Farah’s track-to-road conversion is set to be the biggest storyline in the sport before Usain Bolt and Co. herald the outdoor track season later this spring. Can the world’s greatest distance runner convert to a race four times longer than the 10,000m?
The NYC Half is a step toward Farah’s 26.2-mile debut at the London Marathon on April 13.
“From running 5K/10K to going to a marathon is completely different,” Farah said. “I"m here, on the weekend, to test myself.”
Farah, 30, trained the last two months in Kenya, home of six of the seven fastest marathoners of all time.
The training has been hard, but it’s gone well, Farah said. He’s worked not only on getting comfortable at a proper pace but also making sure he doesn’t miss drink stations -- as he did in running half of last year’s London Marathon -- and getting used to the specific drink he will take. Farah wouldn’t reveal its ingredients.
“When you’ve never done a marathon before, you don’t know what it’s like,” Farah said. “I don’t know what to expect.
“Am I going to be good at marathons as I was good at track? I guess we’re going to find out.”
What did he learn from training with Kenyans? That training is the hardest thing about marathon running. He’s also picked up a thing or two from his coach, the scrutinized, Havana-born Alberto Salazar. Salazar won the New York City Marathon three straight times from 1980-82.
“He’s been there, done it,” Farah said. “I believe in him. We are doing the right training. ... I’m confident.”
Farah will face an accomplished field over 13.1 miles on Sunday, including two-time reigning New York City Marathon winner Geoffrey Mutai (of Kenya) and top American Meb Keflezighi.
He will confer with Salazar after Sunday’s race and make adjustments -- small changes, if anything, he hopes -- over the next month before London. The London Marathon is one of six World Marathon Majors and hasn’t been won by a British man in 21 years.

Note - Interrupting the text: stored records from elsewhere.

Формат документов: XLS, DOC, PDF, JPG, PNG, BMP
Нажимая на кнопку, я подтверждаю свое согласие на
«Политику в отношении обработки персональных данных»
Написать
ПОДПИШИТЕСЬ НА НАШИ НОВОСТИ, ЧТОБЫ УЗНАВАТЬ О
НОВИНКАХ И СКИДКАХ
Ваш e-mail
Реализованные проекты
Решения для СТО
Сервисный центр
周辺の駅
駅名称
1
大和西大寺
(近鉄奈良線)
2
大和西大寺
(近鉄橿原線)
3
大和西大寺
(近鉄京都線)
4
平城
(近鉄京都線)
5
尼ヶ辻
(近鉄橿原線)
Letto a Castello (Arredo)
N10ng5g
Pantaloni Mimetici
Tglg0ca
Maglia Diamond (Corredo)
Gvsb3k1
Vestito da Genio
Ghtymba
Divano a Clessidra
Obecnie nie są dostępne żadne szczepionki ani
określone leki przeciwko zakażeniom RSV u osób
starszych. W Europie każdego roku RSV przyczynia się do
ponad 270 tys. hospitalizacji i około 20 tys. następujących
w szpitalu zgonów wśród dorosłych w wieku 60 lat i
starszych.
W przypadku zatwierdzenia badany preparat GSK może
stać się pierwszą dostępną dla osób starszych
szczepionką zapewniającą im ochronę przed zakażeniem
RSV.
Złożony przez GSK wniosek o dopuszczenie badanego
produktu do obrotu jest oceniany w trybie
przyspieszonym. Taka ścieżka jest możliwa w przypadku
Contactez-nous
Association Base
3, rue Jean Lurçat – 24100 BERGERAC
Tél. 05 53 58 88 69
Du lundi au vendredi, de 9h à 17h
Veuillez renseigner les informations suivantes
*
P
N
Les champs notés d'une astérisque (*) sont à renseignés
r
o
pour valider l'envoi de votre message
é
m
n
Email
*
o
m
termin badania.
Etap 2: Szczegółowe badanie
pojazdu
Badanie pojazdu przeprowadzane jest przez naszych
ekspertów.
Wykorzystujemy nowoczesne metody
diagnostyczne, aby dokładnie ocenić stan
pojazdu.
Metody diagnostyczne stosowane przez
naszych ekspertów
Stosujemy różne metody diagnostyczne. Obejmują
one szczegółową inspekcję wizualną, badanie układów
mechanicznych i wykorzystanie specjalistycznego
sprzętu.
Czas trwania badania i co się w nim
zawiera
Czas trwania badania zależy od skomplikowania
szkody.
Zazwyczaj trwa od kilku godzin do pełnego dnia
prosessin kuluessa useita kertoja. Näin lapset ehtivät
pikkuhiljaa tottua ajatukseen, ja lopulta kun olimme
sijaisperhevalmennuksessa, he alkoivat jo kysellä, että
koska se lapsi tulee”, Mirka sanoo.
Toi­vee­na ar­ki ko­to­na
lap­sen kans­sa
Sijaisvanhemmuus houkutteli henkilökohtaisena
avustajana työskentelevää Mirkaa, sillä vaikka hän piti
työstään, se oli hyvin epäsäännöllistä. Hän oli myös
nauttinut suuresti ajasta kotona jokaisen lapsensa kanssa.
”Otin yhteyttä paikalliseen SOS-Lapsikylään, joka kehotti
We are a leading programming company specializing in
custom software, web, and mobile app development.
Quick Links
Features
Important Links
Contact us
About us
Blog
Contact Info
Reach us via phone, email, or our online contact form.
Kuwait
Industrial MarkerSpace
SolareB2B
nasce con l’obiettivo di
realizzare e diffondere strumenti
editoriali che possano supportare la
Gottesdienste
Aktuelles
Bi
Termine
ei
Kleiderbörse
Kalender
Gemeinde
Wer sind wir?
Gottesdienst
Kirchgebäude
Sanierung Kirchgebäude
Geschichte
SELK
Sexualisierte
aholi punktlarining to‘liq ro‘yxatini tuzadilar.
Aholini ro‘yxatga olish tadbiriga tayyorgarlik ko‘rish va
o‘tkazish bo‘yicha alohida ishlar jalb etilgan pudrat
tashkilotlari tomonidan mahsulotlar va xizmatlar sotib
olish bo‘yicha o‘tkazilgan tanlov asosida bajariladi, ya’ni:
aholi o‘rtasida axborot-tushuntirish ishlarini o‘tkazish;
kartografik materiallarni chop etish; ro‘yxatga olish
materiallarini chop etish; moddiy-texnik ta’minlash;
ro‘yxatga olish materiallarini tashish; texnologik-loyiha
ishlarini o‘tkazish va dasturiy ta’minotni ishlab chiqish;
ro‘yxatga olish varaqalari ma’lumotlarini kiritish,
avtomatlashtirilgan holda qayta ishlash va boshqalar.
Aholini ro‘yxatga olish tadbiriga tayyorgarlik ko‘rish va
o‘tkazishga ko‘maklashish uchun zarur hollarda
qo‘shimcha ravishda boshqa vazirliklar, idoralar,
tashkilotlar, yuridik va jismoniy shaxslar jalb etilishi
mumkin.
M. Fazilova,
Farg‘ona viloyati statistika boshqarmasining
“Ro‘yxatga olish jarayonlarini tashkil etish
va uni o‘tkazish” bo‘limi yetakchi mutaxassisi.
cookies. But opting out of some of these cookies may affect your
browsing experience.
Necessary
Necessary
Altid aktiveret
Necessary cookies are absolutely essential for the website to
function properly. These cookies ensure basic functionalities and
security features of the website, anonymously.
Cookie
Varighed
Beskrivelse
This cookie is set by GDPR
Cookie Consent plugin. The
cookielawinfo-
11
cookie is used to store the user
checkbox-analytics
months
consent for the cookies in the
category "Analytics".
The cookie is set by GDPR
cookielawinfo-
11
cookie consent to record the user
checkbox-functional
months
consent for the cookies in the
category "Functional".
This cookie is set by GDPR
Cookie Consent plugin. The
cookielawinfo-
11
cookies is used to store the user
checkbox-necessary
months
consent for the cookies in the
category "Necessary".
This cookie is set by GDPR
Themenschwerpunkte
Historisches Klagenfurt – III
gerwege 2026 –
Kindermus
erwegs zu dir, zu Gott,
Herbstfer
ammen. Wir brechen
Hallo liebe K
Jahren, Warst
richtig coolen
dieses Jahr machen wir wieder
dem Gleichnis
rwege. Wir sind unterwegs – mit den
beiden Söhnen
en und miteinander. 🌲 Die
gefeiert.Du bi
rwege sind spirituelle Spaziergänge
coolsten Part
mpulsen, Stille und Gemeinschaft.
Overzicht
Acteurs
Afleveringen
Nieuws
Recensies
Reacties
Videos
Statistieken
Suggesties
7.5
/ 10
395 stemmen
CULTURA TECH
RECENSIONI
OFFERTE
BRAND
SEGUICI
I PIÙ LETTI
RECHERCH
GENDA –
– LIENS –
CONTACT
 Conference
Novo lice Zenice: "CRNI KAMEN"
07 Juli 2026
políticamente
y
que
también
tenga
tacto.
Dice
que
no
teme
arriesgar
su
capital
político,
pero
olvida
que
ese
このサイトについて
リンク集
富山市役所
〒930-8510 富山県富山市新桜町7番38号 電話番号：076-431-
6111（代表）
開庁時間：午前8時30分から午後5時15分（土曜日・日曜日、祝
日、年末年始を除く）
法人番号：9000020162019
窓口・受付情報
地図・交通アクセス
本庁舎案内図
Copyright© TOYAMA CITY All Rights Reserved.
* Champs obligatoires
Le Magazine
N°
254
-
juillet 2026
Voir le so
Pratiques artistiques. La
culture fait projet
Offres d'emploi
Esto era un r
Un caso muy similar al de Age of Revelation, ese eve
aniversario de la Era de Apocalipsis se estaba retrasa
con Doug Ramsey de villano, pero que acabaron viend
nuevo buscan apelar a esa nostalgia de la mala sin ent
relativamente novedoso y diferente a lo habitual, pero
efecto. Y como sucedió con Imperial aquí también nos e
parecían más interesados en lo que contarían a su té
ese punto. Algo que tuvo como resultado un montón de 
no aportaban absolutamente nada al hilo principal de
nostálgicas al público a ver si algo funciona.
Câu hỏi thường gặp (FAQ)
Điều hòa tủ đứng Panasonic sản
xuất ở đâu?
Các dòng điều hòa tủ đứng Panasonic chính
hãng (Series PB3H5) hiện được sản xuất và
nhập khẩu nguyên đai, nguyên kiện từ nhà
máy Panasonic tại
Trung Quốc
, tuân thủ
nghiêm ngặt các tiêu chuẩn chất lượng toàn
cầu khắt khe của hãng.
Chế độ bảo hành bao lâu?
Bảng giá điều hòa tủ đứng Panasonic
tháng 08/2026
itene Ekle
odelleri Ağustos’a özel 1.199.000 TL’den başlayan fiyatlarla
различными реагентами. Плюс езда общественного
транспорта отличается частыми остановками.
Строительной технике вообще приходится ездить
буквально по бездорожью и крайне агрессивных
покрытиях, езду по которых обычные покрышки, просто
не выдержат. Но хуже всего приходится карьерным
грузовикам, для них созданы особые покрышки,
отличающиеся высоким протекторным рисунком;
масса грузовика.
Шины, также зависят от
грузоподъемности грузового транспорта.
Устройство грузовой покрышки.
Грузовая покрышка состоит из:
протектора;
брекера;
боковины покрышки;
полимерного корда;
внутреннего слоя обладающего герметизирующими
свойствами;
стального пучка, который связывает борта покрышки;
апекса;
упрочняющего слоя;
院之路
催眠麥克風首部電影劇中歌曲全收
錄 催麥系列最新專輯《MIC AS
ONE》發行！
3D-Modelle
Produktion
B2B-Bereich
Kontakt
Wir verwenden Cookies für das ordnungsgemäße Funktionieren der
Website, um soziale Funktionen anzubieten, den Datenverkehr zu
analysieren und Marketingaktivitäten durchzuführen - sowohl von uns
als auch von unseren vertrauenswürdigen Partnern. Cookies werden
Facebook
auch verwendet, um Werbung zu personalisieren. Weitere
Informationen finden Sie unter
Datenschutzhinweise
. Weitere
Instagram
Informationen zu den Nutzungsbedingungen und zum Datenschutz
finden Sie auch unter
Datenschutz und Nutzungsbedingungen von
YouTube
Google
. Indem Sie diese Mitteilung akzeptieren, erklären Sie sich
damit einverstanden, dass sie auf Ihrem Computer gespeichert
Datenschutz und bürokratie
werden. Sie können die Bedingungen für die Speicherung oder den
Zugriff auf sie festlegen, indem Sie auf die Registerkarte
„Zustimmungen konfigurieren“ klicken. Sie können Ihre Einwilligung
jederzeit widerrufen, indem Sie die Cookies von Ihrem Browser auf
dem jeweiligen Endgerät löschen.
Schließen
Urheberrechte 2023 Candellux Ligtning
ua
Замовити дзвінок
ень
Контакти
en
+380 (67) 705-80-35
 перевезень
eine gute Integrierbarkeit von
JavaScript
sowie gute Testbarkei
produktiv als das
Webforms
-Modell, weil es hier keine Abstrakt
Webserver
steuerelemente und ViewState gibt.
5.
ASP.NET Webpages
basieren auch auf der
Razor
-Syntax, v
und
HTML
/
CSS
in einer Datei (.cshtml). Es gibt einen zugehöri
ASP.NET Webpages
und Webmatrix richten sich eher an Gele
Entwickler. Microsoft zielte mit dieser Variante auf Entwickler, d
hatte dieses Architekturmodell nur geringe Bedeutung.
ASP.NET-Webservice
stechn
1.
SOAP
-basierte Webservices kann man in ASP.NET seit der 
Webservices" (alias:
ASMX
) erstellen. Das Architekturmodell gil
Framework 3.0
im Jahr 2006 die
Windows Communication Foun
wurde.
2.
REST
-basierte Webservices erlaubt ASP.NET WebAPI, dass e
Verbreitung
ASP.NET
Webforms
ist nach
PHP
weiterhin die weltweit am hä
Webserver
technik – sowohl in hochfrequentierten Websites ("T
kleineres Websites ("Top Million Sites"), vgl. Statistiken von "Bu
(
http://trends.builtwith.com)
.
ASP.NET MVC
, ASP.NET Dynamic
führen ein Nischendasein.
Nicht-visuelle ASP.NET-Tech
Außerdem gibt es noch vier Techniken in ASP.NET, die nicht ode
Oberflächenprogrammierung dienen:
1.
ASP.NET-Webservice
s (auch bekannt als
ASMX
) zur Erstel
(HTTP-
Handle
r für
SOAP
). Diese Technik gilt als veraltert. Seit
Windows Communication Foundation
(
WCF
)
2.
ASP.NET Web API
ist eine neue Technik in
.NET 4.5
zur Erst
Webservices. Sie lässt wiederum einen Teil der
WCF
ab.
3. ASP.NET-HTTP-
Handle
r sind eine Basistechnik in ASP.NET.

What’s his future after the London Marathon?
Farah won’t say for sure, but he’s already committed to one post-marathon track meet, a Diamond League competition in Glasgow, Scotland, on July 11-12. The Commonwealth Games are also in Glasgow later in the summer, but Farah hasn’t decided on that yet.
“See if I’ve lost any speed, lost any strength in terms of the track,” Farah said of entering the Diamond League meet. “It would have been a whole year I had not been on the track.”
What’s bigger is 2015, a World Championships year, and 2016, an Olympic year. Could he stick to marathon running?
“If I’m good in London, then I’ll do it a couple more times,” Farah said, according to the BBC. “If not, I’ll come back to the track.”
He seemed confident he will return to a shorter distance to race Usain Bolt, a topic that’s been talked about since the London Olympics as a possible charity event.
“It will happen at some point soon,” Farah said, narrowing the distance to 500m or 600m. “I don’t know where it’s going to happen. Probably one of the big cities, but, yeah, it will hopefully happen some point.”